Aim of the exercise:
Among the entries that follow, some lines contain the word "below". Show all of them.
Supplied material START
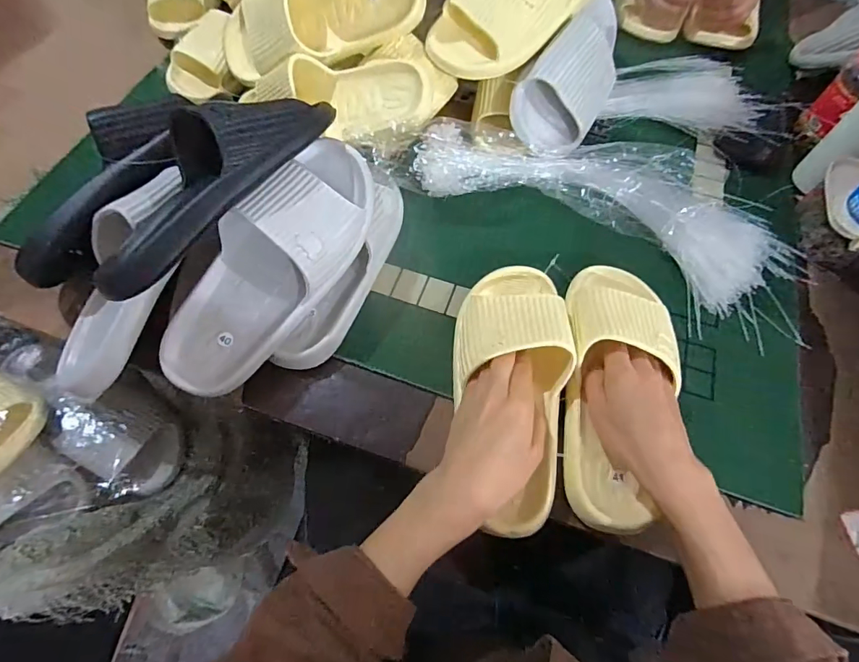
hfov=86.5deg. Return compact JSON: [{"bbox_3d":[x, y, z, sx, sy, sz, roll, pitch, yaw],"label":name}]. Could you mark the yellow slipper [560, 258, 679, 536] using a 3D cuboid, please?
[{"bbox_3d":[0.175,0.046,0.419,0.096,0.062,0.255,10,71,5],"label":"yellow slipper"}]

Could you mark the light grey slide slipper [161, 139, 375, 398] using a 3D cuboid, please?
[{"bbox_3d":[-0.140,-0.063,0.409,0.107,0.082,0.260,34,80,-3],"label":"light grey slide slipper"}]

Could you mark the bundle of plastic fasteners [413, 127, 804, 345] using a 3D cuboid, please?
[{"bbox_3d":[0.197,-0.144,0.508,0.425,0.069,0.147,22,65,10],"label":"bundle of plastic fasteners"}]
Supplied material END
Supplied material START
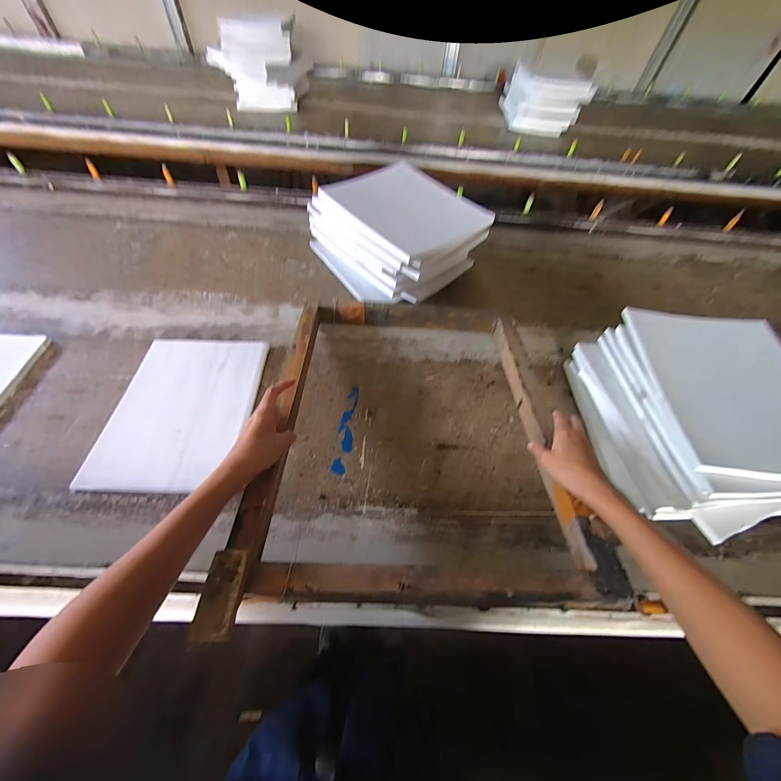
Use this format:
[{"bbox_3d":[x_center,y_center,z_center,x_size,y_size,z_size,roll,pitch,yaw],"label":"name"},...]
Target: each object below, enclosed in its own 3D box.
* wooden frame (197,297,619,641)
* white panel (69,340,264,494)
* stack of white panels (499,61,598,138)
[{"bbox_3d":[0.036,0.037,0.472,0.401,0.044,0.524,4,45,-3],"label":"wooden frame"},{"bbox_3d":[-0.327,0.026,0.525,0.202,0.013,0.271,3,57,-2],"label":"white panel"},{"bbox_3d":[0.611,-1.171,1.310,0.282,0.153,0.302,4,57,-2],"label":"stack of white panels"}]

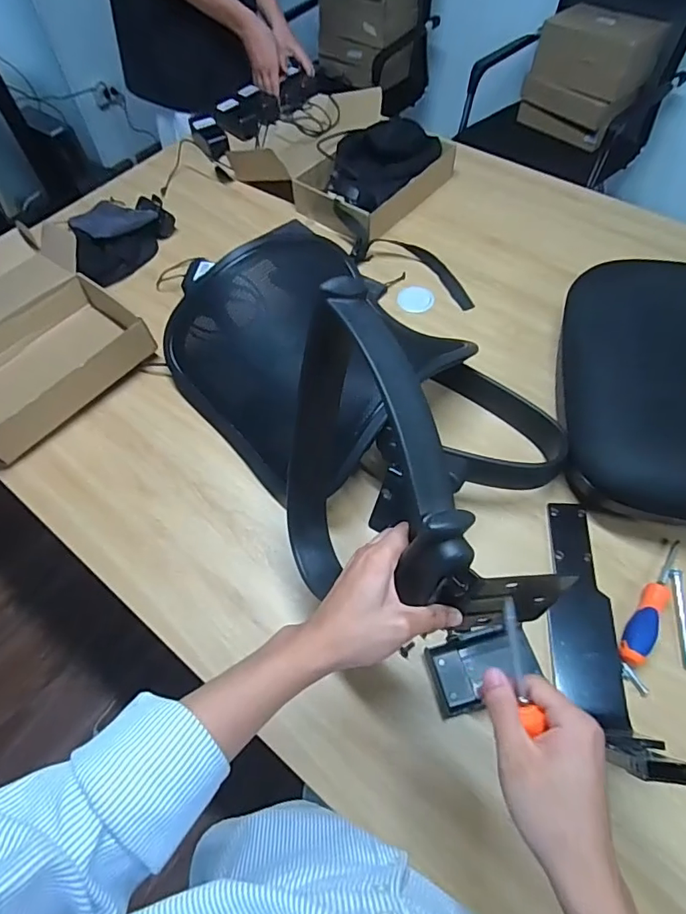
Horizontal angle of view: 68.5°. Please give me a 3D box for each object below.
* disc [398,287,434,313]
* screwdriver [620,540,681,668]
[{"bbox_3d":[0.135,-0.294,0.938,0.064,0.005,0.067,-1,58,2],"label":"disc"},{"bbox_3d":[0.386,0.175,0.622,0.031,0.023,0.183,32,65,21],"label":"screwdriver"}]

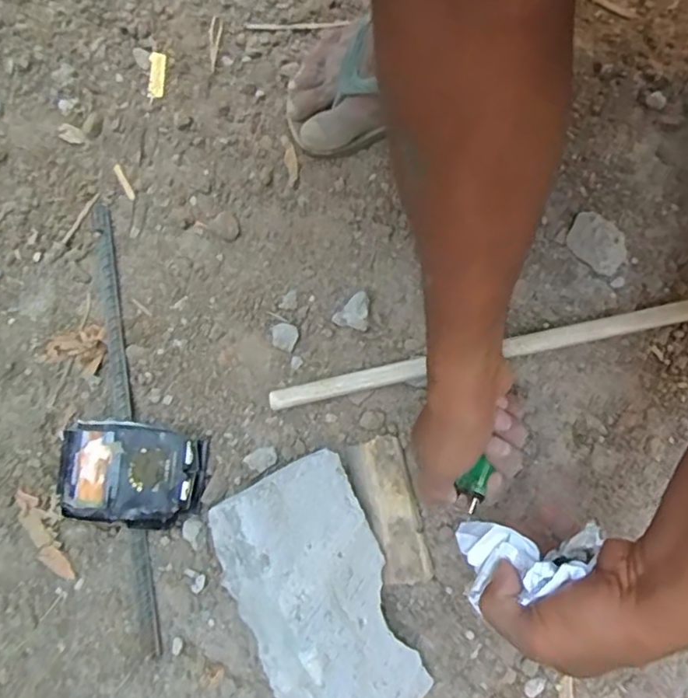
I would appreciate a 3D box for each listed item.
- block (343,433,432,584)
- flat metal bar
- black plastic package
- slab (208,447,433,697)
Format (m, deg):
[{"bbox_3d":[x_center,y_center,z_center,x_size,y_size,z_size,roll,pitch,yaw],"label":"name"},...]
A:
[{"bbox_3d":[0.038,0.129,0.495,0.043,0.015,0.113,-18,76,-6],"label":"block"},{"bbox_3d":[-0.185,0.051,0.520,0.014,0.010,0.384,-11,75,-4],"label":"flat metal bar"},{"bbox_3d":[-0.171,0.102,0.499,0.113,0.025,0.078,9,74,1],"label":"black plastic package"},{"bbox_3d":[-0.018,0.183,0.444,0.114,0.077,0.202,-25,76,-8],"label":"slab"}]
Supplied material END
Task answer:
Target: each object below, enclosed in its own 3D box.
Horizontal angle of view: 68.5°. Please give me a 3D box for each object below.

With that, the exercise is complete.